Something has been bugging me since Christmas. Actually, it started before that. I’ve noticed a trend among charities in the last couple of years toward competitive marketing that is based on how much of a contribution goes directly to disaster relief of benevolence. Charity “watchdog” groups have gotten in on the action as well. When Hurricane Katrina hit, news stations started doing exposés on how “far” an average contribution went towards disaster relief. This surprised me personally. I didn’t really think about the fact that someone may be “misusing” my gift on “administrative” purposes. Maybe I’m just not that suspicious. And it happened again with Haiti. People started talking about which gift went the “farthest.” It became clear that giving is very much considered a business. Of course, church work is a little different – we have more leniency in what we feel led to give to others – it’s up to our discretion based on the funds we have. If course, if my church had 50 million to give away, I’m sure someone would see fit to make us more accountable than we are presently. They may even “recommend” projects for us to undertake…
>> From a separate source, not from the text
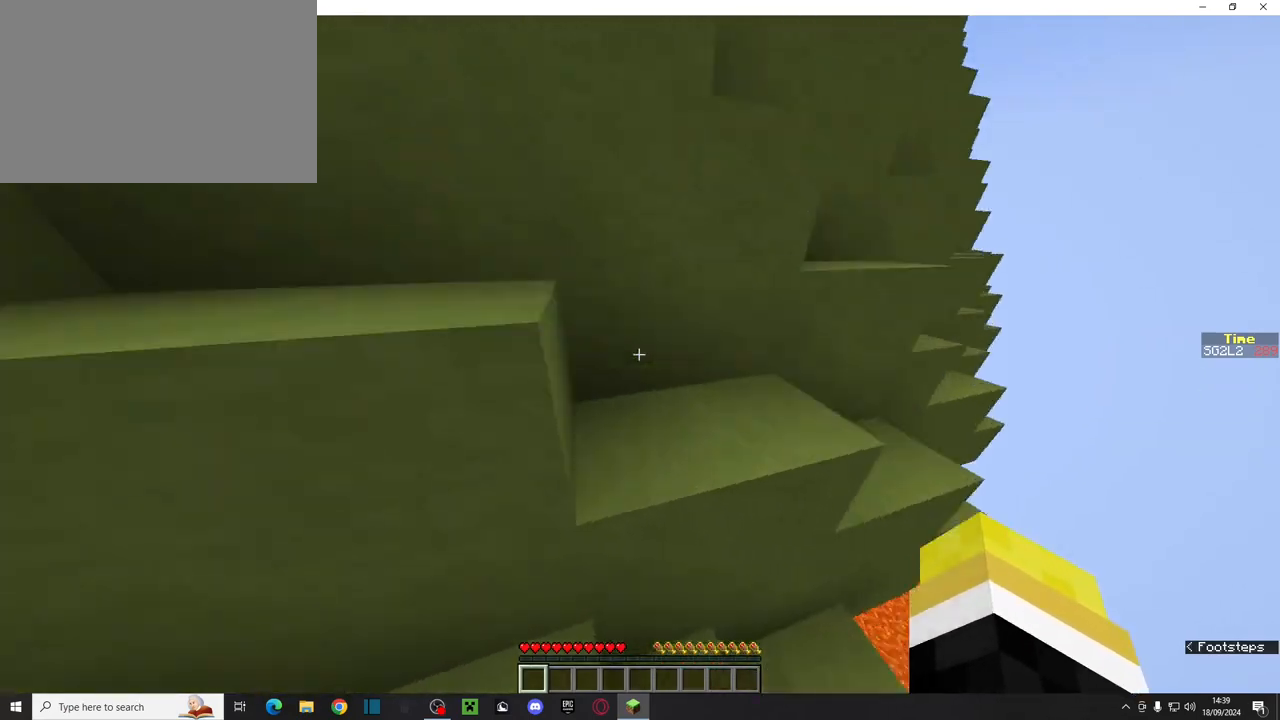
{"keys": ["ctrl", "space", "w"], "mouse": [], "events": [[83, "space", "up"], [300, "space", "down"]]}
All of this came to a head for me during the Christmas season. I noticed the Salvation Army’s new slogan: “Doing the Most Good.” Once again, competition in the form of efficiency is the message. “We should receive your donations because we won’t waste your money. We will spend it as you intended it. No need to be suspicious of a scam with us.” In essence, the Salvation Army is saying what all retail marketers in America say: when you “buy” with us, you can feel good about giving us your money. Giving is now only as good as how something is given – its appearance, its efficiency, its productivity. And no longer is giving about others. It’s now about me. It’s the American way. Only a complete fool would get caught giving lavishly without accountability. After all, if you give to someone, they owe it to you to account for how that gift was used. This affects everything we understand about giving in America. We write thank you notes validating the gift by telling how useful it is. We destroy our relationship with our partner by making them pay back previous transactions of giving through other “currency”: time away from the kids, a shopping trip, a vacation, kind words in front of a peer, or sex. In reality, none of this is giving. They are little more than loans, cloaked in pleasantries.
Some people view God this way. After all, he “paid” the penalty for our sins…and now we can look forward to a life of “paying up.” What an efficient use of our Christianity! Actually, what we see in the Bible is the opposite. We see lavish giving with abandon and, often times, the grief of God when we reject his entreatments. We see God dirty up to his elbows in our predicaments that we have caused by our arrogance and self-sufficiency. Psalm 107:17-19 isn’t some nifty little inter-religious aphorism – it’s the story of our lives. “Some became fools through their rebellious ways and suffered affliction because of their iniquities…Then they cried to the LORD in their trouble, and he saved them from their distress.” And our response has usually been to stand to our feet, brush off our clothes, politely tell God, “Thanks, old man,” and walk the other way.
God is a sloppy and careless giver. He gives without much concern over his feelings or (if he was a Wall Street banker) his ROI. To him, any return is better than nothing. He doesn’t require 100% efficiency rating from Forbes magazine before he opens his wallet of grace and mercy. 1% is enough. Maybe even less. He doesn’t do “loans.” Maybe that’s why I got so irritated about the Salvation Army slogan. In the name of Christ, we should be wholly inappropriate with our giving…as if we don’t have a shred of common sense. Common sense tells us to cling tightly. Only a fool would follow the whim of letting go.
“For the message of the cross is foolishness to those who are perishing, but to us who are being saved it is the power of God…Where is the wise man? Where is the scholar? Where is the philosopher of this age? Has not God made foolish the wisdom of the world? For since in the wisdom of God the world through its wisdom did not know him, God was pleased through the foolishness of what was preached to save those who believe.”